A combination of two powerful antibodies could suppress HIV
for several months at a time, freeing patients from a daily drug regimen, a small clinical trial has found.
Researchers at Rockefeller University in the United States found that broadly neutralising antibodies, or bNAbs, kept the deadly virus at bay for an average of 21 weeks among participants with relatively low levels of HIV in their bloodstream.
But while the trial was small, with 11 participants and nine responding to the treatment, the results represent the first step in the process to develop HIV drugs which do not need to be administered on a daily basis. Currently, people with HIV have to take antiretroviral (ARV) drugs on a daily basis for the rest of their lives.
“This is the first study that combines these antibodies and shows that suppression can be maintained for long periods of time,” Dr Marina Caskey, associate professor of clinical investigation at Rockefeller University, told The Telegraph.
“The results are very exciting, and open up lots of possibilities to explore in this field of research.”
While ARVs work almost perfectly in the clinical trials, in the real world success is less clear cut, with patients often forgetting to take their medication or being unable to afford it.
Not only does this endanger the individual, but it also increases the chance of HIV spreading.
The US Agency for International Development would like to see 90 per cent of people with HIV on biological suppression medication, said Dr Caskey. “But that varies hugely – in the US the average is just 50 per cent.
“If people could go from taking drugs every day to every three, four, even six months – that would make a real impact in increasing treatment rates,” she said.
Previous studies have shown that treatment with a single bNAb can reduce levels of HIV in the blood.

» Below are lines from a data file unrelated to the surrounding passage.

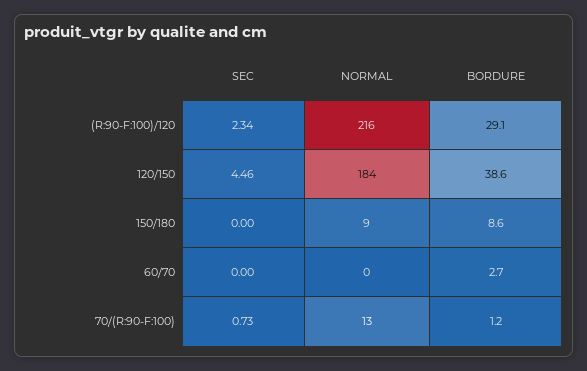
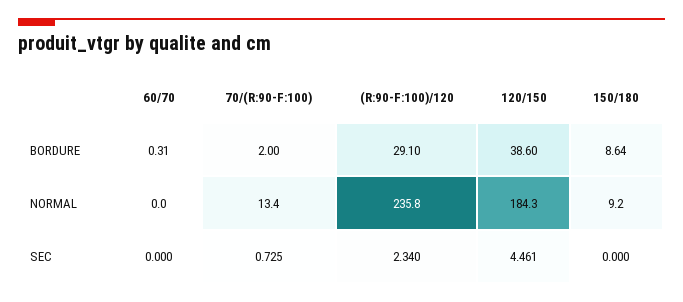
  {
    "SEC": {
      "(R:90-F:100)/120": 2.34,
      "120/150": 4.461,
      "150/180": 0,
      "60/70": 0,
      "70/(R:90-F:100)": 0.725
    },
    "NORMAL": {
-     "(R:90-F:100)/120": 216,
+     "(R:90-F:100)/120": 235.8,
      "120/150": 184.3,
      "150/180": 9.2,
      "60/70": 0,
      "70/(R:90-F:100)": 13.4
    },
    "BORDURE": {
      "(R:90-F:100)/120": 29.1,
      "120/150": 38.6,
      "150/180": 8.64,
-     "60/70": 2.7,
+     "60/70": 0.31,
-     "70/(R:90-F:100)": 1.2
+     "70/(R:90-F:100)": 2
    }
  }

However, efforts to control the virus for extended periods were unsuccessful as HIV mutated and became resistant to the antibodies.
But the new study, published in Nature Medicine, suggests that by using two antibodies resistance is avoided. If larger trials confirm the finding, the therapy could have the potential to transform HIV treatment.

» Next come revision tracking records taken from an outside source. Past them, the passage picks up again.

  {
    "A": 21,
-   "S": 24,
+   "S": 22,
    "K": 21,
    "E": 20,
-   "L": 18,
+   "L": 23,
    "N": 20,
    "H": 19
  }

“If everything happens as planned, we would hope for our antibody therapy to be approved as a treatment in the next five years,” said Dr Caskey.
At the moment, however, using antibodies is incredibly expensive. But analysis by the Bill and Melinda Gates Foundation has suggested that the treatment could be cost effective if researchers can demonstrate that one gram of antibodies can suppress HIV for a year and can be manufactured for under US$100.
If successful, researchers hope that the antibodies could be used to prevent HIV developing, as well as treating existing cases.
“The goal would be to take such treatment to Sub-Saharan Africa”, said Dr Caskey. “We’re optimistic, but this would be years down the line. This is just the first step.”